Il existe plusieurs lambeaux :
Lambeau de Grand dorsal : Ce lambeau est constitué de peau, de tissus graisseux sous cutané et d’une partie du muscle grand dorsal situé dans votre dos. Le principe est de placer un fuseau de ce lambeau prélevé au niveau dorsal, au niveau du sein reconstruit. Le lambeau est vascularisé par un tendon maintenant le muscle. Il s’agit d’un lambeau pédiculé. Le muscle Grand dorsal peut être utilisé car il est grand et n’a pas de fonction indispensable dans les gestes de la vie quotidienne.La reconstruction du lambeau peut être seule ou associée à un lipomodelage (appelé lambeau lipofillé) et/ou à une prothèse qui sera insérée derrière. La zone de lambeau prélevée peut être de petite taille pour limiter l’étendue de la zone de prélèvement (appelé mini-lambeau de grand dorsal).
Lambeau de DIEP : Ce lambeau est constitué de peau et de tissus graisseux sous cutané abdominal. Le principe est de prélever ce lambeau au niveau abdominal sous ombilical associé à une artère et une veine et de le transférer au niveau du futur sein reconstruit avec une anastomose vasculaire artérielle et veineuse. Il s’agit d’un lambeau libre. C’est une intervention chirurgicale faisant appel à de la microchirurgie.
Autres lambeaux : Lambeau fessier ou de cuisse.
D’autres lambeaux peuvent être prélevés au niveau des fesses ou de la face interne des cuisses avec leur muscle. Il s’agit de lambeaux libres faisant aussi appel à de la microchirurgie.
La symétrisation :
La symétrisation est l’un des derniers temps de la reconstruction mammaire. Elle permet d’harmoniser les 2 seins (en forme et en hauteur) quand cela est nécessaire. Cette intervention vise à opérer le sein non reconstruit pour le réduire, le remonter ou l’augmenter de taille en fonction du sein reconstruit.
Reconstruction de l’aréole et du mamelon :


La reconstruction de l’aréole et du mamelon est généralement la dernière étape de la reconstruction. Il peut s’agit d’un tatouage, de greffes cutanées ou mamelonnaires. L’intervention peut être réalisée sous anesthésie locale selon la technique utilisée.
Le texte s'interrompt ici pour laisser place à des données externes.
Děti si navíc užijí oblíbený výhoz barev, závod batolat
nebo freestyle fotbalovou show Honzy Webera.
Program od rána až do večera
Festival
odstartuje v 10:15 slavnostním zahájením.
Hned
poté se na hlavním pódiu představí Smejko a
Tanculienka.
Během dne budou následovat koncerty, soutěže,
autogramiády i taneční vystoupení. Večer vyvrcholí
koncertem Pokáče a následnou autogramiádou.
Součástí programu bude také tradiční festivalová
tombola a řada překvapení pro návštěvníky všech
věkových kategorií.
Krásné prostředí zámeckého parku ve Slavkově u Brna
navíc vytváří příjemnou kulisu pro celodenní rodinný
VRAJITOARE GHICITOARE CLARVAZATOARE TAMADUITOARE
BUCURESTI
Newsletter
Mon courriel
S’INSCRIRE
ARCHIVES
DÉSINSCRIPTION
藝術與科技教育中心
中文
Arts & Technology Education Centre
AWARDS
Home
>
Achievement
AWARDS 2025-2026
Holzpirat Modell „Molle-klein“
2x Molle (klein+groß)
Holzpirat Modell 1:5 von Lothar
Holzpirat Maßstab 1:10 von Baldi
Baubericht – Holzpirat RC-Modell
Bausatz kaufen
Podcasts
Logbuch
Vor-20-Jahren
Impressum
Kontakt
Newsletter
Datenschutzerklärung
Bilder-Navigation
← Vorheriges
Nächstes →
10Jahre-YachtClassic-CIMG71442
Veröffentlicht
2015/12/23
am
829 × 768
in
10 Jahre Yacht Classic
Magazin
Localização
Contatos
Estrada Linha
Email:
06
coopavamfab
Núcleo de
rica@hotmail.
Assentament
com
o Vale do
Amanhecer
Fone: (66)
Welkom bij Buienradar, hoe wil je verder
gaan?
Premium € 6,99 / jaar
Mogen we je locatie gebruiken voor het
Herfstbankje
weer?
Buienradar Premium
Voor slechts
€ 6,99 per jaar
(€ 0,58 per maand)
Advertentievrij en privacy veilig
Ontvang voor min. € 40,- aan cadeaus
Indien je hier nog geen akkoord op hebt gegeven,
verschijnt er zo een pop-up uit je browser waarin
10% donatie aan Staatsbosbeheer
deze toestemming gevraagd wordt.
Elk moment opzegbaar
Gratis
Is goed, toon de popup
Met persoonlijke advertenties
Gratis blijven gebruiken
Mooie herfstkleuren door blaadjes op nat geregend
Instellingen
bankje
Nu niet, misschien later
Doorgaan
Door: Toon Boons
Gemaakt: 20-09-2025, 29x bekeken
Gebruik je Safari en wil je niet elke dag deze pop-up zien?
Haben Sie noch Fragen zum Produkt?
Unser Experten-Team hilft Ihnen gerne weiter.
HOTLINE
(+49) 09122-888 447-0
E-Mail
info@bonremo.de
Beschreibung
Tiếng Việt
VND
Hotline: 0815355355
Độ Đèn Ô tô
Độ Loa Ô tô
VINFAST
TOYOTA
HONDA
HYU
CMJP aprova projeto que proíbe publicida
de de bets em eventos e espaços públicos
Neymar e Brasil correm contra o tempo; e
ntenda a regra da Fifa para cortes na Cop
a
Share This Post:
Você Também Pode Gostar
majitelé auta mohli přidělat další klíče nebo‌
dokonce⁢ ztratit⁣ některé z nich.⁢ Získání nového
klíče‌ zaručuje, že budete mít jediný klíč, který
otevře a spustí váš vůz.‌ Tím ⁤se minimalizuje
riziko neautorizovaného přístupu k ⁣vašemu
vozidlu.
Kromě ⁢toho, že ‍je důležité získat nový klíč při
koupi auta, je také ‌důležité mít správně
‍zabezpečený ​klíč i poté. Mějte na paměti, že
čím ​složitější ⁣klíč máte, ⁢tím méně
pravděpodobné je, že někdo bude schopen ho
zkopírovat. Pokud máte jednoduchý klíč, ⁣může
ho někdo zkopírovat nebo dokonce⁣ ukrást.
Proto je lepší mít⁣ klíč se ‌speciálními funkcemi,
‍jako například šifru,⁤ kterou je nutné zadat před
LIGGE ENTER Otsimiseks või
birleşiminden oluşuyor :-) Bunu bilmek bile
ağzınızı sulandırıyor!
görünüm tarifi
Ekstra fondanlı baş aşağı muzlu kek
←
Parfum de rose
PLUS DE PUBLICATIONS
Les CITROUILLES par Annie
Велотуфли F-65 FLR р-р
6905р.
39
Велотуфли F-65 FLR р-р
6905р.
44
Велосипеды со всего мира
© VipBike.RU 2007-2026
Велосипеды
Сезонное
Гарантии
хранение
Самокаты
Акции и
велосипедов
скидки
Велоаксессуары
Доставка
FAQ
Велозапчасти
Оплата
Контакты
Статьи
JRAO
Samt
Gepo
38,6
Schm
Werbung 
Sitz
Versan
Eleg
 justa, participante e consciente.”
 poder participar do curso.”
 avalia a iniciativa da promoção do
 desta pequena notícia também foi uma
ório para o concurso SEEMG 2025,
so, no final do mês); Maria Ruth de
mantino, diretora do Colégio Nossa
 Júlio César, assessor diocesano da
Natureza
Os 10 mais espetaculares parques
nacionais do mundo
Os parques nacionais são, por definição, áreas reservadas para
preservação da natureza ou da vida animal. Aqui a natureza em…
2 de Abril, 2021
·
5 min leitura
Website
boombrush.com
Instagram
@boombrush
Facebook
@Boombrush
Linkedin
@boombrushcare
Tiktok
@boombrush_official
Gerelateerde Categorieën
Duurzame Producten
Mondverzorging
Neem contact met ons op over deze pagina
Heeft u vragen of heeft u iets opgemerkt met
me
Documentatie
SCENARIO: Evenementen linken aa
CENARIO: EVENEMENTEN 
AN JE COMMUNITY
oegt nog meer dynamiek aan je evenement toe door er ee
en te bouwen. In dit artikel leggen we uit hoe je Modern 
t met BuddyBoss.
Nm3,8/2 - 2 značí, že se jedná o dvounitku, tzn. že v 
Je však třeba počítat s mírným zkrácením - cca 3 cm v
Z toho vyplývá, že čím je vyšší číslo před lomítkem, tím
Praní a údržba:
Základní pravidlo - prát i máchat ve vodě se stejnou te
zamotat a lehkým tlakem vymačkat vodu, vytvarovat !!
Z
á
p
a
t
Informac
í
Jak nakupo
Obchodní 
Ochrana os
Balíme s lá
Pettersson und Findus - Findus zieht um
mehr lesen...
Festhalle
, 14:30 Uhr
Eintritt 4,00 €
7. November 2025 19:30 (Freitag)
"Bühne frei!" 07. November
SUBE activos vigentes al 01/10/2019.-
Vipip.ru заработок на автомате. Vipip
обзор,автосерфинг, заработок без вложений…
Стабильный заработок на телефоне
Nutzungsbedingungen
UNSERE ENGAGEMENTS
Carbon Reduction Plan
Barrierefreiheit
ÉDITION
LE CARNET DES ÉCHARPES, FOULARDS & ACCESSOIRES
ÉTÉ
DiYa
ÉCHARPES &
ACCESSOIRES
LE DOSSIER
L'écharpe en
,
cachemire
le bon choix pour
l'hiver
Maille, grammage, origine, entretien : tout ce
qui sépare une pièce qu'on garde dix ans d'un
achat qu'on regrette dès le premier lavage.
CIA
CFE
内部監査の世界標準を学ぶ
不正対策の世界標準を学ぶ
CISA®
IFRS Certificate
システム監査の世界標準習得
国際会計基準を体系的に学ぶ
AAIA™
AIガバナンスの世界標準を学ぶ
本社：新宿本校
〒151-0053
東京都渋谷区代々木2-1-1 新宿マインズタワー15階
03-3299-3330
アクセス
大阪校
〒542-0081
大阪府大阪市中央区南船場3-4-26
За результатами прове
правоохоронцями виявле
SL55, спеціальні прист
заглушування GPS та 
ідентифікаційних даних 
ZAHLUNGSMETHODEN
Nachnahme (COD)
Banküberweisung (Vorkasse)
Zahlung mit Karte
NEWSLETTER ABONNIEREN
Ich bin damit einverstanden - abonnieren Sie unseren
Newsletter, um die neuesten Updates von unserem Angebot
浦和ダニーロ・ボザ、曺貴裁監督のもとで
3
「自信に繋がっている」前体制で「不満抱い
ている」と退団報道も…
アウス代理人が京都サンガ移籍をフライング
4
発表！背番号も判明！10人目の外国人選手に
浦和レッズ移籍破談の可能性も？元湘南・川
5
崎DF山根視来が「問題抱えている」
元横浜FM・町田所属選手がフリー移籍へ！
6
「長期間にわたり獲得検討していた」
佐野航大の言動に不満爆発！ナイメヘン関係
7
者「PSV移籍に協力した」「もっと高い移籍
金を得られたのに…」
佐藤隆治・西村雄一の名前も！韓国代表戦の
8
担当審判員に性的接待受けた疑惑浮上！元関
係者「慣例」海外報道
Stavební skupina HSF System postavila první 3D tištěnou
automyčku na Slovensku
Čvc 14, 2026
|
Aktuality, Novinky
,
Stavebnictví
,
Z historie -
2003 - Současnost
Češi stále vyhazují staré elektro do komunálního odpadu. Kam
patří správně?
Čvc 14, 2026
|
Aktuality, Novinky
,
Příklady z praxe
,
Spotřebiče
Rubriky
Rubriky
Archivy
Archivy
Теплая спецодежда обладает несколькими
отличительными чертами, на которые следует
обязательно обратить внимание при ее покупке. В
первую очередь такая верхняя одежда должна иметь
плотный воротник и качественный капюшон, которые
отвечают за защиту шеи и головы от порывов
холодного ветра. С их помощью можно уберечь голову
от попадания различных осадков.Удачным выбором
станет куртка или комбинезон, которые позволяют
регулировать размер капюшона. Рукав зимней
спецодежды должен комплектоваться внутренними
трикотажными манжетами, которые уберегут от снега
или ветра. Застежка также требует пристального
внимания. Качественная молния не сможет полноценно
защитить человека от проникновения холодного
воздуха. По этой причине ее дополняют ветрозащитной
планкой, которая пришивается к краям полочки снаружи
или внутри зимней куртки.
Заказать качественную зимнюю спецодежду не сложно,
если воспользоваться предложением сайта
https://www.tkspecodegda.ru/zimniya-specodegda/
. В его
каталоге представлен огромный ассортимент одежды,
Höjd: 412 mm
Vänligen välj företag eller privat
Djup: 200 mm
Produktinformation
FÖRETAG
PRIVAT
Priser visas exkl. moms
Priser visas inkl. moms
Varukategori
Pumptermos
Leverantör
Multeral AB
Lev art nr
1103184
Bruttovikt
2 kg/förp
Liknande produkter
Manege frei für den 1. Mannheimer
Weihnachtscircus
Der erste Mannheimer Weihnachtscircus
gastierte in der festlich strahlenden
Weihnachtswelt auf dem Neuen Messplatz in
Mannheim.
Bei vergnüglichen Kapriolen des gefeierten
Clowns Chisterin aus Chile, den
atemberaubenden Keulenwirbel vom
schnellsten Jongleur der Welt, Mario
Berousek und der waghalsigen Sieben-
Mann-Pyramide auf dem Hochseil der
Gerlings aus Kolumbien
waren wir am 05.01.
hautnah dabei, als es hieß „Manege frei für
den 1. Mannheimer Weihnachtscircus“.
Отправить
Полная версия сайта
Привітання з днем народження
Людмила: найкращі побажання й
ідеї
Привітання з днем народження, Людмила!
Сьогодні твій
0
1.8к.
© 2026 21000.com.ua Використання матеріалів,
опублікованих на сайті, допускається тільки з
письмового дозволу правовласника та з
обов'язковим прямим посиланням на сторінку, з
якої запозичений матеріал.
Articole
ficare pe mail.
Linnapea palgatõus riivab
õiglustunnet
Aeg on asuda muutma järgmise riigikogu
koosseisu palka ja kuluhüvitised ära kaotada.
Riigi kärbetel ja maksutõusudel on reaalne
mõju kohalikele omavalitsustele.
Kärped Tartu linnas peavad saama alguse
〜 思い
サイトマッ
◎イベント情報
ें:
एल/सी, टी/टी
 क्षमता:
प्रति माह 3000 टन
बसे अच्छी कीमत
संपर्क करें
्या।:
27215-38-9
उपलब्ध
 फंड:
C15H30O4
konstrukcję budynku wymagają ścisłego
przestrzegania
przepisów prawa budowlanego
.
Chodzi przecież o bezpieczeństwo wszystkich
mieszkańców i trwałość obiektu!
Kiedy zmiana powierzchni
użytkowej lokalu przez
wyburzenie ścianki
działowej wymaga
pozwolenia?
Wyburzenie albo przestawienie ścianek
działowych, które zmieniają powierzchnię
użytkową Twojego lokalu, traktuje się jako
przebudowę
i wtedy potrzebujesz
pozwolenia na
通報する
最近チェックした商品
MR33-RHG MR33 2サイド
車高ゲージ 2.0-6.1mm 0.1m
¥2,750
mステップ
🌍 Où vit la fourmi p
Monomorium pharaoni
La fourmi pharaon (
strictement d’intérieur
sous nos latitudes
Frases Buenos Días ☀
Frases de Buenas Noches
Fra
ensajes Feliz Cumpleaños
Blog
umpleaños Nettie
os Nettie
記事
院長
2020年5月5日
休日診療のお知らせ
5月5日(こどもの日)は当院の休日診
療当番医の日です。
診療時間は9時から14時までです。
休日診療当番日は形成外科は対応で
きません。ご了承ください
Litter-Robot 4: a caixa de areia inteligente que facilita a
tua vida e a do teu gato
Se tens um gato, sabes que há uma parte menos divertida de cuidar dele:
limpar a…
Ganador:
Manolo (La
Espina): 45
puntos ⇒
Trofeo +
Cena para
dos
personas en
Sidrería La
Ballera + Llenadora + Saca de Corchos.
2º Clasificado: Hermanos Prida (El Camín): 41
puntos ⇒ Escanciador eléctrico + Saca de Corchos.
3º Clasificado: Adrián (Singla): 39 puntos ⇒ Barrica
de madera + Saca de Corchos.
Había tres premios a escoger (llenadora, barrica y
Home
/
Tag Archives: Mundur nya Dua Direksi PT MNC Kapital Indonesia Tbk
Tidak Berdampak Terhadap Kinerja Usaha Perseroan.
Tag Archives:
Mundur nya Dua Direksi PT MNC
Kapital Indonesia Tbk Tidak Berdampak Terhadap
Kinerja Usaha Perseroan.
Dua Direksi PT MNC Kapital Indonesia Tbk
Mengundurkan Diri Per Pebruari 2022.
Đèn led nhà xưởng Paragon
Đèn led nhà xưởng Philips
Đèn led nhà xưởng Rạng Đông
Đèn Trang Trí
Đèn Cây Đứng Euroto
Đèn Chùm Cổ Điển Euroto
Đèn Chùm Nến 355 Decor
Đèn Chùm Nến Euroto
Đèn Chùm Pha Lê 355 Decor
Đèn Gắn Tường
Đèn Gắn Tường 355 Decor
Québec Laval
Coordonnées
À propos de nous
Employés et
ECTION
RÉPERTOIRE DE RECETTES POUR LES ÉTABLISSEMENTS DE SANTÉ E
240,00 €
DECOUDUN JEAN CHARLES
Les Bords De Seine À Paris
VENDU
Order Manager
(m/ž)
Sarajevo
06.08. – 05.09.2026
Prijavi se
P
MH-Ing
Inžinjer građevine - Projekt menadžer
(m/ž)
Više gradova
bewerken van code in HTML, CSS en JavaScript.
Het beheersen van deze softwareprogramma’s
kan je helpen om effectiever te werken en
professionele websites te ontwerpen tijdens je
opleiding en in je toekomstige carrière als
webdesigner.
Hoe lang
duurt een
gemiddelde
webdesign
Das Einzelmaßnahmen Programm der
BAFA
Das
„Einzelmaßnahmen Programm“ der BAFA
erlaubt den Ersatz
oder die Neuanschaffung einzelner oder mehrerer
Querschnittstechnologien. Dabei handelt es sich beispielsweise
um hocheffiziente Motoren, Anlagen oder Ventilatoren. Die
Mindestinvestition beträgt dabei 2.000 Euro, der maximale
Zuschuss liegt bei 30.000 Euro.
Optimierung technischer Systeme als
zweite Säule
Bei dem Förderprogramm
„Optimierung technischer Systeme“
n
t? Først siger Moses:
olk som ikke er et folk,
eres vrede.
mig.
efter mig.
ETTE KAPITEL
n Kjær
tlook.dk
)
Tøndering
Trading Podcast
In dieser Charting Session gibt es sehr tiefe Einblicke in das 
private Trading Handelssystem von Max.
Y a-t-il des risques ou des complications ?
Comme pour toute intervention, il existe des risques et des potentielles complications lors d’une intervention de reconstruction. Ces risques et complications vont dépendre de la technique utilisée. Elles peuvent nécessiter, parfois, une reprise chirurgicale précoce ou à distance.
Les principaux risques sont :
- Problème lors de l’anesthésie ;
- Hématome du site opératoire ;
- Infection du site opératoire ;
- Exposition d’une prothèse mammaire ;
- Souffrance voire nécrose cutanée et/ou de l’aréole et du mamelon ;
- Souffrance voire nécrose du lambeau ;
- Coque périprothétique
Certains facteurs peuvent favoriser ces complications lors de la reconstruction :
- Tabac
- Radiothérapie
- Diabète
- Immunodépression
Pour toute reconstruction, il sera nécessaire qu’un arrêt du tabac soit effectué.